• **Action item**: Condense the paragraph of the abstract below that begins "In a previous issue of this journal" into a short bulleted list that keeps its main facts.

Journal of Moral Theology (Jun 2020)
Appropriation, Australia’s Drinking Problem, and the Cost of Resistance in Catholic Health Services
Abstract
In a previous issue of this journal, Cory D. Mitchell and M. Therese Lysaught developed M. Cathleen Kaveny’s conceptuation of ‘appropriation of moral evil’ to analyse complicity between Catholic health care institutions and a specific instance of structural sin. Kaveny put forward appropriation as the ‘mirror image’ of the category of cooperation, which has as its purpose the clarification and analysis of issues wherein a moral agent has a choice over whether to make use of, and benefit from, the fruits of another’s evil. Mitchell and Lysaught argue that this category has great potential for analysing issues of complicity in the context of structural sin. This article revisits their analysis and provides a case study of what it might take to resist such appropriation. The case study comes from the St Vincent’s Health Australia network of hospitals and aged care facilities, and in particular its advocacy position around alcohol laws in Sydney, Australia. The example demonstrates how a Catholic service, in witnessing to its ethical framework, may overcome the ethical risks of appropriation, though only with an intentionality which is willing to be courageous in the face of pressures which normally dominate the decision-making frameworks of large organisations.

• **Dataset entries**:

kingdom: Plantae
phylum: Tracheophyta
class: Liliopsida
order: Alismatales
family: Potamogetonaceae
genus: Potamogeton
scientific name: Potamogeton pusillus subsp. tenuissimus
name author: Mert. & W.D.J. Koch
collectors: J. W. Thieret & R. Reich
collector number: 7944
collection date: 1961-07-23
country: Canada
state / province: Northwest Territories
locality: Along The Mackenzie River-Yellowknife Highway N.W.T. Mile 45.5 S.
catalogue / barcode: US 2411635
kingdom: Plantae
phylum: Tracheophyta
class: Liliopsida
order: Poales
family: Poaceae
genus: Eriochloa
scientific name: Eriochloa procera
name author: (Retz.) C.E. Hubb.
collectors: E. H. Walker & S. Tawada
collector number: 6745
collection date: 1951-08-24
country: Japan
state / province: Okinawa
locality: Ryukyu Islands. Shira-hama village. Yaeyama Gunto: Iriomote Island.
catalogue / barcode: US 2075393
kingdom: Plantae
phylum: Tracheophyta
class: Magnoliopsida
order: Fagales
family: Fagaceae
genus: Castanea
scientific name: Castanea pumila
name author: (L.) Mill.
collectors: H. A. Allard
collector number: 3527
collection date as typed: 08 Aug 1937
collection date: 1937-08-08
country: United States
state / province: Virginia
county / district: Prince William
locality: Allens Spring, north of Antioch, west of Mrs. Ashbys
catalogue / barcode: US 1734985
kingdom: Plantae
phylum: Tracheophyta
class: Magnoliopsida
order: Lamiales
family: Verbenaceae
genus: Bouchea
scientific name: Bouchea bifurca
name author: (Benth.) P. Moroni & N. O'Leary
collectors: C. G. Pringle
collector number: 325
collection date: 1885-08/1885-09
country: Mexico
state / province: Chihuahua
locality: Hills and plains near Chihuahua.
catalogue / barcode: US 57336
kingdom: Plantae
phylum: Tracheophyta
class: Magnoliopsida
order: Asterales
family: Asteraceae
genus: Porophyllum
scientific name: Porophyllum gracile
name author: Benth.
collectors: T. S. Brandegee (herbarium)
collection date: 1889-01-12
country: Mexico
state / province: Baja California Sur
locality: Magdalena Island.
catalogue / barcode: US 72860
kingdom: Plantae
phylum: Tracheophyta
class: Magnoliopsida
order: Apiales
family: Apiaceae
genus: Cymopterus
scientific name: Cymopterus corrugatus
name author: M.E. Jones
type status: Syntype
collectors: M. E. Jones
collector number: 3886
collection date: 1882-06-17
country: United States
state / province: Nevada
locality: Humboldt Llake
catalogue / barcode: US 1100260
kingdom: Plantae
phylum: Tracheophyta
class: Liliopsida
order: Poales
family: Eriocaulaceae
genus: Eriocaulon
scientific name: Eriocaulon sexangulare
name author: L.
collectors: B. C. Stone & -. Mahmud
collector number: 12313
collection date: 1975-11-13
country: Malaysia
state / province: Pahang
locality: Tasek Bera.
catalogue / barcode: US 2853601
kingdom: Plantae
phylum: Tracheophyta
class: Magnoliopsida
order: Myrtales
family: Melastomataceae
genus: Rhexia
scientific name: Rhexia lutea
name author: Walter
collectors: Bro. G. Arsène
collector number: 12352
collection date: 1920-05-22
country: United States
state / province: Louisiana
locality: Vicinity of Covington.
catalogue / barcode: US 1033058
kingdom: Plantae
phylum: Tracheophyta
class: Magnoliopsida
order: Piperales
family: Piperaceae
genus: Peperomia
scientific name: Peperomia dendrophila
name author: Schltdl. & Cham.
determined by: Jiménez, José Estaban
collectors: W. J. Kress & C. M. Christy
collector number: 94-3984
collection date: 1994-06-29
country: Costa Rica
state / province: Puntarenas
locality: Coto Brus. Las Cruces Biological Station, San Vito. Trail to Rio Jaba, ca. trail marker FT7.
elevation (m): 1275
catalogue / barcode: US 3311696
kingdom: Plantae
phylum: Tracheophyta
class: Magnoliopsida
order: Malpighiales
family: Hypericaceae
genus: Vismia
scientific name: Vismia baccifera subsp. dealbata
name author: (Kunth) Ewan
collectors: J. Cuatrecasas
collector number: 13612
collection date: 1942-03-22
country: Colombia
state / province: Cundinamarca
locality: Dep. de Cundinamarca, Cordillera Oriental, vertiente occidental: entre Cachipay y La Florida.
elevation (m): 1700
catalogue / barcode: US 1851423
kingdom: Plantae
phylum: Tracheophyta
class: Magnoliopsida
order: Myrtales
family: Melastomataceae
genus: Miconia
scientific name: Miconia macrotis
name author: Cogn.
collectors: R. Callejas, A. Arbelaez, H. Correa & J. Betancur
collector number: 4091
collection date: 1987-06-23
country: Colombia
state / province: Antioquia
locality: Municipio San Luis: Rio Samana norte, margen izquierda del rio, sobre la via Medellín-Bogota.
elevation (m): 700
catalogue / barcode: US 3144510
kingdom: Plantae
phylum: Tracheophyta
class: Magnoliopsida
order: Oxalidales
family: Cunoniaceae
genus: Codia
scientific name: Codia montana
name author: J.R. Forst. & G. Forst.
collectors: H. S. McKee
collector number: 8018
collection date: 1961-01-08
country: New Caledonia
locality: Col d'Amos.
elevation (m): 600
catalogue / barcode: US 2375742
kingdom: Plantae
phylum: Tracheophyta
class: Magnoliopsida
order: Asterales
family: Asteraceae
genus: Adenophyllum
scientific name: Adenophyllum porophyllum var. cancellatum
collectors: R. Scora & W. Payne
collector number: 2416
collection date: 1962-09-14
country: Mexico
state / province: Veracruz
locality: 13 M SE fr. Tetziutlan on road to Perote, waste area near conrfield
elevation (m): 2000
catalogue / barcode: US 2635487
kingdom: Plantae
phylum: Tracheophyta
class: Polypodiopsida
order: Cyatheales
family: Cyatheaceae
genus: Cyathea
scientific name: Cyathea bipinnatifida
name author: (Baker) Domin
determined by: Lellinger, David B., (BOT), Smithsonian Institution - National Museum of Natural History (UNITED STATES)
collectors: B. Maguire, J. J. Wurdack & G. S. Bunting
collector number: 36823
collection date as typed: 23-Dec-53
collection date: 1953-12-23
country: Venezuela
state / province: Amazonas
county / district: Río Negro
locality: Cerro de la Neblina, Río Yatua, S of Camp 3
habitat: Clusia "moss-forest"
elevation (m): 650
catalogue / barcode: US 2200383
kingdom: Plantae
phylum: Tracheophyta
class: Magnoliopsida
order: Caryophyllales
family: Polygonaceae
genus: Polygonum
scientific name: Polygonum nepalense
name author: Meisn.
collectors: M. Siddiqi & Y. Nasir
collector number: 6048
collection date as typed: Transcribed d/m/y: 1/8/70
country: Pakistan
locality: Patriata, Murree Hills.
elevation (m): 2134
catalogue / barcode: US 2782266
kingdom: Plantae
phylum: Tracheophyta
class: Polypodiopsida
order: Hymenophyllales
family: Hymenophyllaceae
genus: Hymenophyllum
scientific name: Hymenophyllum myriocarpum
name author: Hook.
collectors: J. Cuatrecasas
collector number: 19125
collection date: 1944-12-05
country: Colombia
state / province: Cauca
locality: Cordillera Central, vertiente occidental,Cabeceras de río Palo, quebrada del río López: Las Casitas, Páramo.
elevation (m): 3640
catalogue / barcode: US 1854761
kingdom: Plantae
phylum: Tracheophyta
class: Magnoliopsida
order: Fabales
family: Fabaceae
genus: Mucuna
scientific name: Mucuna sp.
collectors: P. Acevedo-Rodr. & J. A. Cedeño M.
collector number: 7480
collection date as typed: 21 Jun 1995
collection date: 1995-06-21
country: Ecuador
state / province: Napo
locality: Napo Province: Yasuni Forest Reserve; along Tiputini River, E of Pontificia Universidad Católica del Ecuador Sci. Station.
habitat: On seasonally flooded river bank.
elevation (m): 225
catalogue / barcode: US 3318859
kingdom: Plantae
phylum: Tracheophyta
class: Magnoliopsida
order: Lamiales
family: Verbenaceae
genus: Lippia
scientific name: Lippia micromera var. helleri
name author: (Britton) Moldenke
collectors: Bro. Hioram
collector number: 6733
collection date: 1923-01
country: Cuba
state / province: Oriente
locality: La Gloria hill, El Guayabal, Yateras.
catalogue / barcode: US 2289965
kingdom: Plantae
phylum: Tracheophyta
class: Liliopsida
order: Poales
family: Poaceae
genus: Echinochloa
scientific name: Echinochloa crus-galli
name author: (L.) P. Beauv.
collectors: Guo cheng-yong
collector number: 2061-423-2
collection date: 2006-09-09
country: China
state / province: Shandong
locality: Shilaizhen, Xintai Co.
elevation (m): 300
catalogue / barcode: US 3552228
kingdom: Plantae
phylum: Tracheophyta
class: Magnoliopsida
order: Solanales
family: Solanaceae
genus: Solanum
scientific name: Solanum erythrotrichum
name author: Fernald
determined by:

• **Task solution**:
- In an earlier issue of the journal, Cory D. Mitchell and M. Therese Lysaught built on M. Cathleen Kaveny's idea of "appropriation of moral evil." They used it to analyze complicity between Catholic health care institutions and a specific instance of structural sin.
- Kaveny presented appropriation as the "mirror image" of cooperation. It clarifies cases where a moral agent can choose whether to use, and benefit from, the fruits of another's evil.
- Mitchell and Lysaught argue that this category has great potential for analyzing complicity in structural sin.
- The article revisits their analysis and offers a case study of resisting such appropriation. The case is St Vincent's Health Australia, a network of hospitals and aged care facilities, and its advocacy position on alcohol laws in Sydney.
- The case shows that a Catholic service that witnesses to its ethical framework can overcome the ethical risks of appropriation. This requires a courageous intentionality that resists the pressures normally dominating large organizations' decision-making.